Abstract: Pulmonary artery hypertension (PAH) is characterized by pulmonary arterial endothelial cells (PAECs) dysfunction and pulmonary artery smooth muscle cells (PASMCs) activation. For decades, the therapies for PAH based on stem cells have been shown to be effective. Meanwhile, Tumor necrosis factor (TNF)-α-induced protein-8 (TNFAIP8)-like 2 (TIPE2) promote the viability of human amniotic mesenchymal stem cells. Therefore, we aimed to explore the role of TIPE2 in adipose-derived stem cells (ADSCs) and the function of TIPE2 transfected-ADSCs in the regulation of PAH. We first explored the role and underlying molecular mechanism of TIPE2 in ADSCs viability and migration. Moreover, the ADSCs transfected with TIPE2 were co-cultured with monocrotaline pyrrole (MCTP)-stimulated PASMCs or PAECs.

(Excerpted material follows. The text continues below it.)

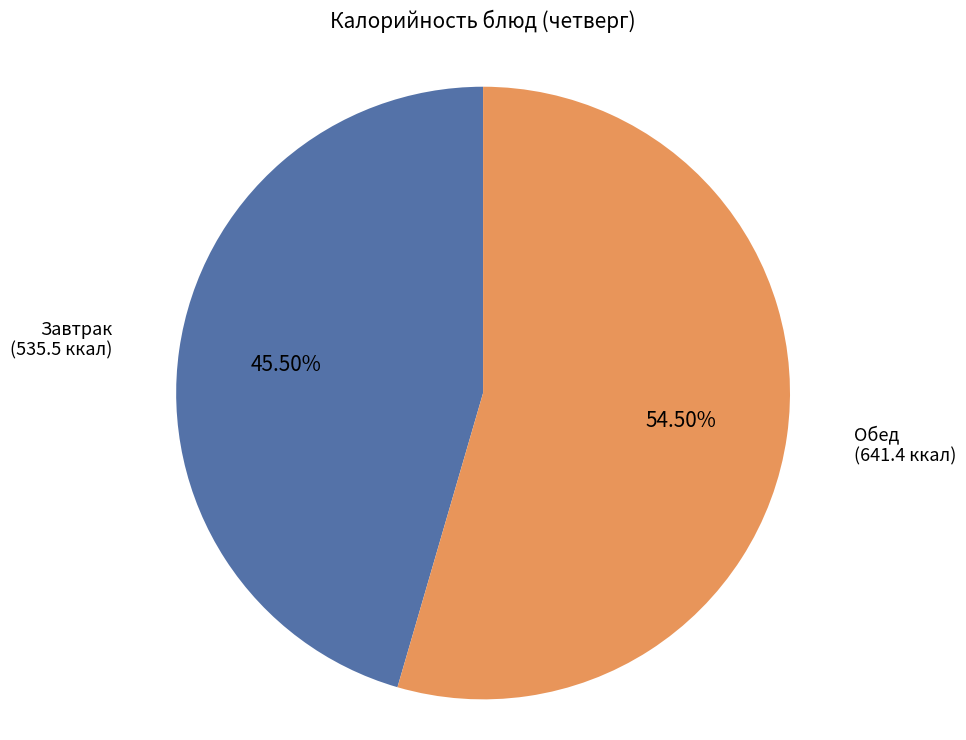

Does any single category account for the majority?

Yes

The effects and mechanisms of TIPE2-transfected ADSCs on MCTP-induced PASMCs and PAECs were further investigated. The results showed that TIPE2 overexpression promoted ADSCs viability and migration by activating TLR4-ERK1/2 pathway. In addition, TIPE2-transfected ADSCs inhibited the abnormal proliferation and the impaired apoptosis of PASMCs via NF-κB signaling, and promoted the conversion of PASMCs from synthetic to contractile. Meanwhile, TIPE2-transfected ADSCs reduced the apoptosis, endothelial-to-mesenchymal transition (EndMT) and migration of PAECs via PI3K/AKT signaling after MCTP treatment. MCTP-induced oxidative stress and inflammation of PAECs were significantly decreased by TIPE2-transfected ADSCs. In rat model, TIPE2-ADSCs administration further decreased the MCT-induced increase in the right ventricular systolic pressure (RVSP) and ratio of right ventricle weight (RV)/ left ventricle and septa weight (L+S) and RV/body weight (BW) compared with the ADSCs group. In conclusion, TIPE2-transfected ADSCs dramatically attenuated the PAH via inhibiting the dysfunction of PASMCs and PAECs.